One of his issues with the Green New Deal is a promise to provide a government job to everyone in America who wants one, an unreasonable idea to Hickenlooper. But it had to be somewhat disconcerting for his supporters to hear those same misgivings being expressed first by the likes of Montana Gov. Steve Bullock and Ohio Congressman Tim Ryan.
At the same time, Warren, in particular, was able to lump them together and attempt to dismiss them by saying their viewpoints provided talking points for Republicans.

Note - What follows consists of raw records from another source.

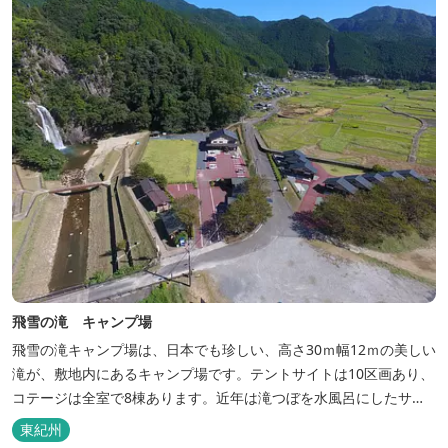
飛雪の滝 キャンプ場
飛雪の滝キャンプ場は、日本でも珍しい、高さ30ｍ幅12ｍの美しい
滝が、敷地内にあるキャンプ場です。テントサイトは10区画あり、
コテージは全室で8棟あります。近年は滝つぼを水風呂にしたサウ
ナが人気です。
東紀州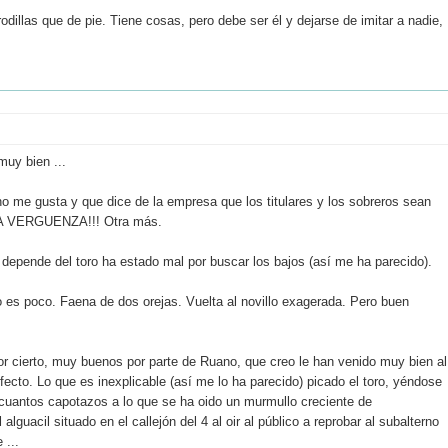
illas que de pie. Tiene cosas, pero debe ser él y dejarse de imitar a nadie,
muy bien ...
no me gusta y que dice de la empresa que los titulares y los sobreros sean
UNA VERGUENZA!!! Otra más.
 depende del toro ha estado mal por buscar los bajos (así me ha parecido).
 es poco. Faena de dos orejas. Vuelta al novillo exagerada. Pero buen
r cierto, muy buenos por parte de Ruano, que creo le han venido muy bien al
rfecto. Lo que es inexplicable (así me lo ha parecido) picado el toro, yéndose
 cuantos capotazos a lo que se ha oido un murmullo creciente de
alguacil situado en el callejón del 4 al oir al público a reprobar al subalterno
 ...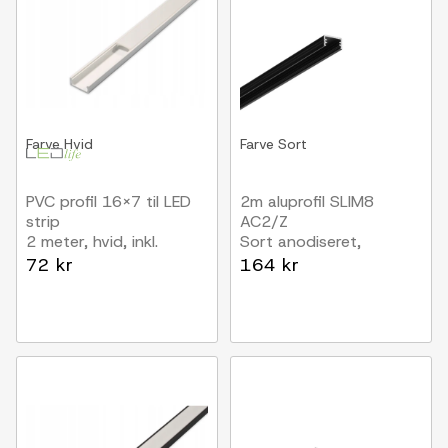
Farve
Hvid
Farve
Sort
PVC profil 16x7 til LED
2m aluprofil SLIM8
strip
AC2/Z
2 meter, hvid, inkl.
Sort anodiseret,
mælkehvidt cover
påbygning, LED skinne
72 kr
164 kr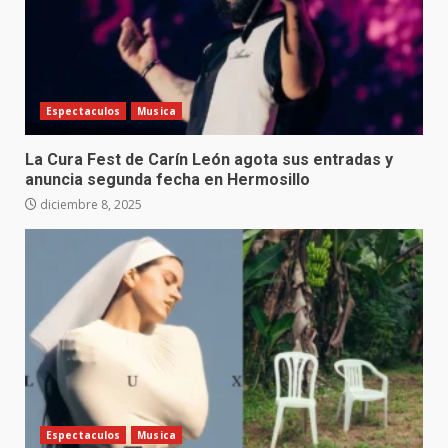
Espectaculos
Musica
La Cura Fest de Carín León agota sus entradas y
anuncia segunda fecha en Hermosillo
diciembre 8, 2025
Espectaculos
Musica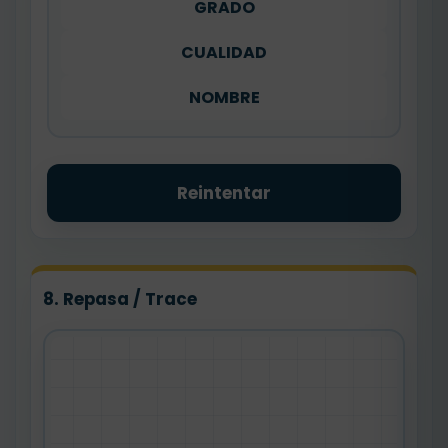
GRADO
CUALIDAD
NOMBRE
Reintentar
8. Repasa / Trace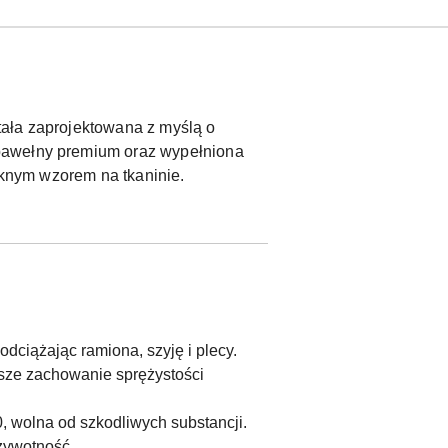
tała zaprojektowana z myślą o
 bawełny premium oraz wypełniona
ęknym wzorem na tkaninie.
dciążając ramiona, szyję i plecy.
ższe zachowanie sprężystości
, wolna od szkodliwych substancji.
 żywotność.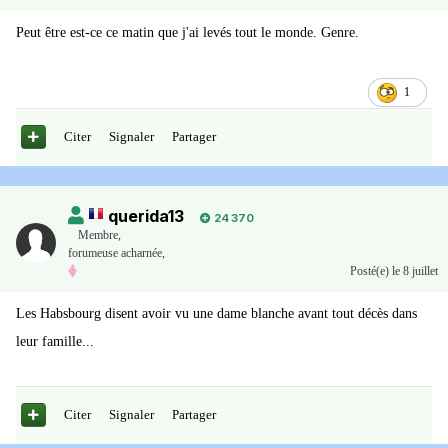
Peut être est-ce ce matin que j'ai levés tout le monde. Genre.
1
Citer
Signaler
Partager
querida13
24 370
Membre
,
forumeuse acharnée,
Posté(e)
le 8 juillet
Les Habsbourg disent avoir vu une dame blanche avant tout décès dans
leur famille...
Citer
Signaler
Partager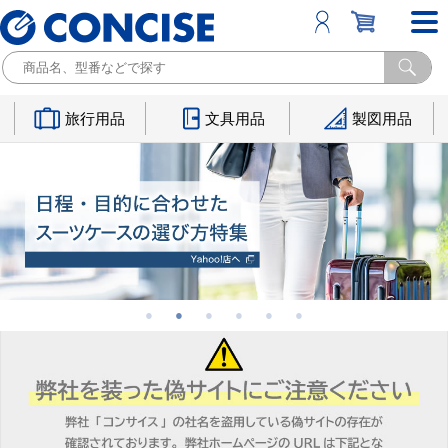
旅行用品
文具用品
製図用品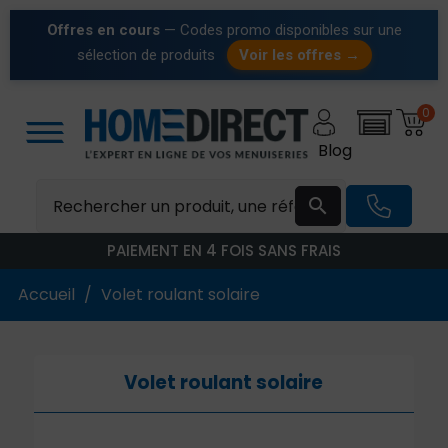
Offres en cours
— Codes promo disponibles sur une
sélection de produits
Voir les offres →
0
Blog

PAIEMENT EN 4 FOIS SANS FRAIS
Accueil
Volet roulant solaire
Volet roulant solaire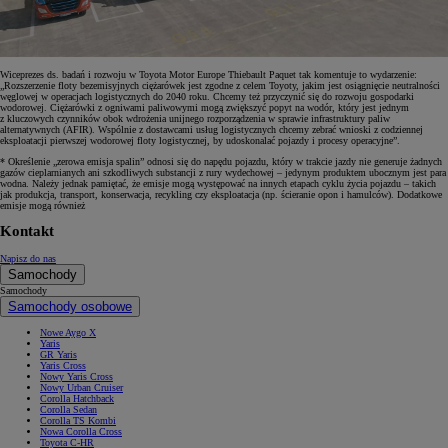
Wiceprezes ds. badań i rozwoju w Toyota Motor Europe Thiebault Paquet tak komentuje to wydarzenie:
„Rozszerzenie floty bezemisyjnych ciężarówek jest zgodne z celem Toyoty, jakim jest osiągnięcie neutralności
węglowej w operacjach logistycznych do 2040 roku. Chcemy też przyczynić się do rozwoju gospodarki
wodorowej. Ciężarówki z ogniwami paliwowymi mogą zwiększyć popyt na wodór, który jest jednym
z kluczowych czynników obok wdrożenia unijnego rozporządzenia w sprawie infrastruktury paliw
alternatywnych (AFIR). Wspólnie z dostawcami usług logistycznych chcemy zebrać wnioski z codziennej
eksploatacji pierwszej wodorowej floty logistycznej, by udoskonalać pojazdy i procesy operacyjne”.
* Określenie „zerowa emisja spalin” odnosi się do napędu pojazdu, który w trakcie jazdy nie generuje żadnych
gazów cieplarnianych ani szkodliwych substancji z rury wydechowej – jedynym produktem ubocznym jest para
wodna. Należy jednak pamiętać, że emisje mogą występować na innych etapach cyklu życia pojazdu – takich
jak produkcja, transport, konserwacja, recykling czy eksploatacja (np. ścieranie opon i hamulców). Dodatkowe
emisje mogą również
Kontakt
Napisz do nas
Samochody
Samochody
Samochody osobowe
Nowe Aygo X
Yaris
GR Yaris
Yaris Cross
Nowy Yaris Cross
Nowy Urban Cruiser
Corolla Hatchback
Corolla Sedan
Corolla TS Kombi
Nowa Corolla Cross
Toyota C-HR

Tuesday might have been the last hurrah for Hickenlooper on the debate stage as he hasn't met the qualifying threshold for the third round, scheduled for September in Houston. According to NPR, only seven of the 20 candidates in Detroit have qualified, although California entrepreneur Andrew Yang tweeted he's become No. 8. The DNC has disputed his poll count though.
Hickenlooper was scheduled to go to New York following the debate, a trip that was certain to include some fundraising. His campaign hoped that particular task would be made easier with a good showing in Detroit. Whether or not that actually happens depends on the thoughts of voters — or at least the people who write the checks.
The second night of the CNN debate is Wednesday and will feature fellow Coloradan Sen. Michael Bennet sharing the stage with former Vice President Joe Biden, and Sens. Kamala Harris and Cory Booker.